• TASK BRIEF
Every line below must be reproduced exactly. Copy them all.

• DATA
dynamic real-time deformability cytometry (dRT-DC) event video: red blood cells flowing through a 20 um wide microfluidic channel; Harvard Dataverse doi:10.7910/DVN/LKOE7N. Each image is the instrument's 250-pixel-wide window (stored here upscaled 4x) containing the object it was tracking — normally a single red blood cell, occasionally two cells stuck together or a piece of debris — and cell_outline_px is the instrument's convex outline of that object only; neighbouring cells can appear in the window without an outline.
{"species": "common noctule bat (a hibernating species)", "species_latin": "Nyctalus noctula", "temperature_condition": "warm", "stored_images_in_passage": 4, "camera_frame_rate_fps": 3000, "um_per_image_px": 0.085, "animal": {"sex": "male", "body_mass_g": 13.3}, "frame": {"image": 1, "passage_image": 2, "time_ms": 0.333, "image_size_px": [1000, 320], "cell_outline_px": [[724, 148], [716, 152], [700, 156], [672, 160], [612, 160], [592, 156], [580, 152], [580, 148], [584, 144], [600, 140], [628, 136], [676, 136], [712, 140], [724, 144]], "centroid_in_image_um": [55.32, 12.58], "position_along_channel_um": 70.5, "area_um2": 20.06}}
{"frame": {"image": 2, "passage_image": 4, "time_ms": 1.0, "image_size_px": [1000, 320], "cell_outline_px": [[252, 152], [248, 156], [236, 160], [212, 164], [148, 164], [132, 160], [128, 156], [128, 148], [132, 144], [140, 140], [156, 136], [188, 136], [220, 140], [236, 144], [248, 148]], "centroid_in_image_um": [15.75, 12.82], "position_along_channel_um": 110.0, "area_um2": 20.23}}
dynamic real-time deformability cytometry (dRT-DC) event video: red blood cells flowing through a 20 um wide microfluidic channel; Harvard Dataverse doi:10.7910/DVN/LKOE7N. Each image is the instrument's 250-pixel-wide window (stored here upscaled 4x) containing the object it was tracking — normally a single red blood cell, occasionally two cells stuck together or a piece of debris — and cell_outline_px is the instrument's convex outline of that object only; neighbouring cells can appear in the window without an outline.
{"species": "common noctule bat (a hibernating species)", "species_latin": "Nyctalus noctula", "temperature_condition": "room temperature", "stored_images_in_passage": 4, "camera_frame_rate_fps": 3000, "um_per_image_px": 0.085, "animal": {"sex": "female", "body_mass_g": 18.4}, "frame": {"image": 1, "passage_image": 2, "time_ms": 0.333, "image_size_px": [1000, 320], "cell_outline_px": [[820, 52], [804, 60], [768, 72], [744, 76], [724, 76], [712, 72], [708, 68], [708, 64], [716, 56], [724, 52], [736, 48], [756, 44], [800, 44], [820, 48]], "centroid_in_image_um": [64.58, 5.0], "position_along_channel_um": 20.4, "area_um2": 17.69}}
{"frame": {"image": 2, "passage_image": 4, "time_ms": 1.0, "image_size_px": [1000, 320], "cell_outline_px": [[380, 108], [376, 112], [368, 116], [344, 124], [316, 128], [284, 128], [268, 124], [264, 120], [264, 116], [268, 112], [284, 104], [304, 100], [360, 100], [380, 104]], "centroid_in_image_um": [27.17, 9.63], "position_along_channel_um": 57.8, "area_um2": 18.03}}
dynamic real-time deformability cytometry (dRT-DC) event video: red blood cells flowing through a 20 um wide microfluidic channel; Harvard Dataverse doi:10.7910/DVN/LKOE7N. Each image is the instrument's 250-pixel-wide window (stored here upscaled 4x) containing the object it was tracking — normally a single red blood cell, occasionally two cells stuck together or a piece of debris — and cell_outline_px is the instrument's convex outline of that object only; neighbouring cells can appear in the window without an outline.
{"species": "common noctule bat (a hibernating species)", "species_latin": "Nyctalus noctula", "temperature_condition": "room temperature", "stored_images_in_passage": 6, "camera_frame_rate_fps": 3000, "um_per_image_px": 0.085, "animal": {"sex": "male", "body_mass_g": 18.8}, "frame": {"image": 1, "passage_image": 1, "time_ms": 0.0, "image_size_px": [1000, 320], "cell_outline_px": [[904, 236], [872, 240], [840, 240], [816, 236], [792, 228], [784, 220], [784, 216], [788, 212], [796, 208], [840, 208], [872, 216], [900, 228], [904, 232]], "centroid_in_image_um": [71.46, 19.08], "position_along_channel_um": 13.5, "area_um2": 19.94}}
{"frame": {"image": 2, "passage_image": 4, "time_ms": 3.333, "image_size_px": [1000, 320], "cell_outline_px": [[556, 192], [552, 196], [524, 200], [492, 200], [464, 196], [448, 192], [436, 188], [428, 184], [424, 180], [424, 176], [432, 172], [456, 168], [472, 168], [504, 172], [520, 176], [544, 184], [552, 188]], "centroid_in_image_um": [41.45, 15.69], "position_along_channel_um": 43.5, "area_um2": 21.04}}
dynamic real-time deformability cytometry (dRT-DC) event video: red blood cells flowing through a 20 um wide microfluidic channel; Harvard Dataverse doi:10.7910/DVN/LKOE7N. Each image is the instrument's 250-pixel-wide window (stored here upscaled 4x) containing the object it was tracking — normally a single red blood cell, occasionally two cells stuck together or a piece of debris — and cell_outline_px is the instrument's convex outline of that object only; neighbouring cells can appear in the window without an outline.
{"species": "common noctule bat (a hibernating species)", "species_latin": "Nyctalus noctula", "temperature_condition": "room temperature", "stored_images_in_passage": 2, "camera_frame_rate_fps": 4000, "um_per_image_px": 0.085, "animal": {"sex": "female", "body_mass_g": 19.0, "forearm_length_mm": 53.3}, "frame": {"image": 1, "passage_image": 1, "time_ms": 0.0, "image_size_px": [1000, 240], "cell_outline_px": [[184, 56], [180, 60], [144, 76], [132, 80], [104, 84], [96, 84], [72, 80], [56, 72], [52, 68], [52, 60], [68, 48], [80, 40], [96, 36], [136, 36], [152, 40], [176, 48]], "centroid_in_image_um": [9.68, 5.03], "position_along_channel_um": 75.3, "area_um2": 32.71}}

• WORKED ANSWER
dynamic real-time deformability cytometry (dRT-DC) event video: red blood cells flowing through a 20 um wide microfluidic channel; Harvard Dataverse doi:10.7910/DVN/LKOE7N. Each image is the instrument's 250-pixel-wide window (stored here upscaled 4x) containing the object it was tracking — normally a single red blood cell, occasionally two cells stuck together or a piece of debris — and cell_outline_px is the instrument's convex outline of that object only; neighbouring cells can appear in the window without an outline.
{"species": "common noctule bat (a hibernating species)", "species_latin": "Nyctalus noctula", "temperature_condition": "warm", "stored_images_in_passage": 4, "camera_frame_rate_fps": 3000, "um_per_image_px": 0.085, "animal": {"sex": "male", "body_mass_g": 13.3}, "frame": {"image": 1, "passage_image": 2, "time_ms": 0.333, "image_size_px": [1000, 320], "cell_outline_px": [[724, 148], [716, 152], [700, 156], [672, 160], [612, 160], [592, 156], [580, 152], [580, 148], [584, 144], [600, 140], [628, 136], [676, 136], [712, 140], [724, 144]], "centroid_in_image_um": [55.32, 12.58], "position_along_channel_um": 70.5, "area_um2": 20.06}}
{"frame": {"image": 2, "passage_image": 4, "time_ms": 1.0, "image_size_px": [1000, 320], "cell_outline_px": [[252, 152], [248, 156], [236, 160], [212, 164], [148, 164], [132, 160], [128, 156], [128, 148], [132, 144], [140, 140], [156, 136], [188, 136], [220, 140], [236, 144], [248, 148]], "centroid_in_image_um": [15.75, 12.82], "position_along_channel_um": 110.0, "area_um2": 20.23}}
dynamic real-time deformability cytometry (dRT-DC) event video: red blood cells flowing through a 20 um wide microfluidic channel; Harvard Dataverse doi:10.7910/DVN/LKOE7N. Each image is the instrument's 250-pixel-wide window (stored here upscaled 4x) containing the object it was tracking — normally a single red blood cell, occasionally two cells stuck together or a piece of debris — and cell_outline_px is the instrument's convex outline of that object only; neighbouring cells can appear in the window without an outline.
{"species": "common noctule bat (a hibernating species)", "species_latin": "Nyctalus noctula", "temperature_condition": "room temperature", "stored_images_in_passage": 4, "camera_frame_rate_fps": 3000, "um_per_image_px": 0.085, "animal": {"sex": "female", "body_mass_g": 18.4}, "frame": {"image": 1, "passage_image": 2, "time_ms": 0.333, "image_size_px": [1000, 320], "cell_outline_px": [[820, 52], [804, 60], [768, 72], [744, 76], [724, 76], [712, 72], [708, 68], [708, 64], [716, 56], [724, 52], [736, 48], [756, 44], [800, 44], [820, 48]], "centroid_in_image_um": [64.58, 5.0], "position_along_channel_um": 20.4, "area_um2": 17.69}}
{"frame": {"image": 2, "passage_image": 4, "time_ms": 1.0, "image_size_px": [1000, 320], "cell_outline_px": [[380, 108], [376, 112], [368, 116], [344, 124], [316, 128], [284, 128], [268, 124], [264, 120], [264, 116], [268, 112], [284, 104], [304, 100], [360, 100], [380, 104]], "centroid_in_image_um": [27.17, 9.63], "position_along_channel_um": 57.8, "area_um2": 18.03}}
dynamic real-time deformability cytometry (dRT-DC) event video: red blood cells flowing through a 20 um wide microfluidic channel; Harvard Dataverse doi:10.7910/DVN/LKOE7N. Each image is the instrument's 250-pixel-wide window (stored here upscaled 4x) containing the object it was tracking — normally a single red blood cell, occasionally two cells stuck together or a piece of debris — and cell_outline_px is the instrument's convex outline of that object only; neighbouring cells can appear in the window without an outline.
{"species": "common noctule bat (a hibernating species)", "species_latin": "Nyctalus noctula", "temperature_condition": "room temperature", "stored_images_in_passage": 6, "camera_frame_rate_fps": 3000, "um_per_image_px": 0.085, "animal": {"sex": "male", "body_mass_g": 18.8}, "frame": {"image": 1, "passage_image": 1, "time_ms": 0.0, "image_size_px": [1000, 320], "cell_outline_px": [[904, 236], [872, 240], [840, 240], [816, 236], [792, 228], [784, 220], [784, 216], [788, 212], [796, 208], [840, 208], [872, 216], [900, 228], [904, 232]], "centroid_in_image_um": [71.46, 19.08], "position_along_channel_um": 13.5, "area_um2": 19.94}}
{"frame": {"image": 2, "passage_image": 4, "time_ms": 3.333, "image_size_px": [1000, 320], "cell_outline_px": [[556, 192], [552, 196], [524, 200], [492, 200], [464, 196], [448, 192], [436, 188], [428, 184], [424, 180], [424, 176], [432, 172], [456, 168], [472, 168], [504, 172], [520, 176], [544, 184], [552, 188]], "centroid_in_image_um": [41.45, 15.69], "position_along_channel_um": 43.5, "area_um2": 21.04}}
dynamic real-time deformability cytometry (dRT-DC) event video: red blood cells flowing through a 20 um wide microfluidic channel; Harvard Dataverse doi:10.7910/DVN/LKOE7N. Each image is the instrument's 250-pixel-wide window (stored here upscaled 4x) containing the object it was tracking — normally a single red blood cell, occasionally two cells stuck together or a piece of debris — and cell_outline_px is the instrument's convex outline of that object only; neighbouring cells can appear in the window without an outline.
{"species": "common noctule bat (a hibernating species)", "species_latin": "Nyctalus noctula", "temperature_condition": "room temperature", "stored_images_in_passage": 2, "camera_frame_rate_fps": 4000, "um_per_image_px": 0.085, "animal": {"sex": "female", "body_mass_g": 19.0, "forearm_length_mm": 53.3}, "frame": {"image": 1, "passage_image": 1, "time_ms": 0.0, "image_size_px": [1000, 240], "cell_outline_px": [[184, 56], [180, 60], [144, 76], [132, 80], [104, 84], [96, 84], [72, 80], [56, 72], [52, 68], [52, 60], [68, 48], [80, 40], [96, 36], [136, 36], [152, 40], [176, 48]], "centroid_in_image_um": [9.68, 5.03], "position_along_channel_um": 75.3, "area_um2": 32.71}}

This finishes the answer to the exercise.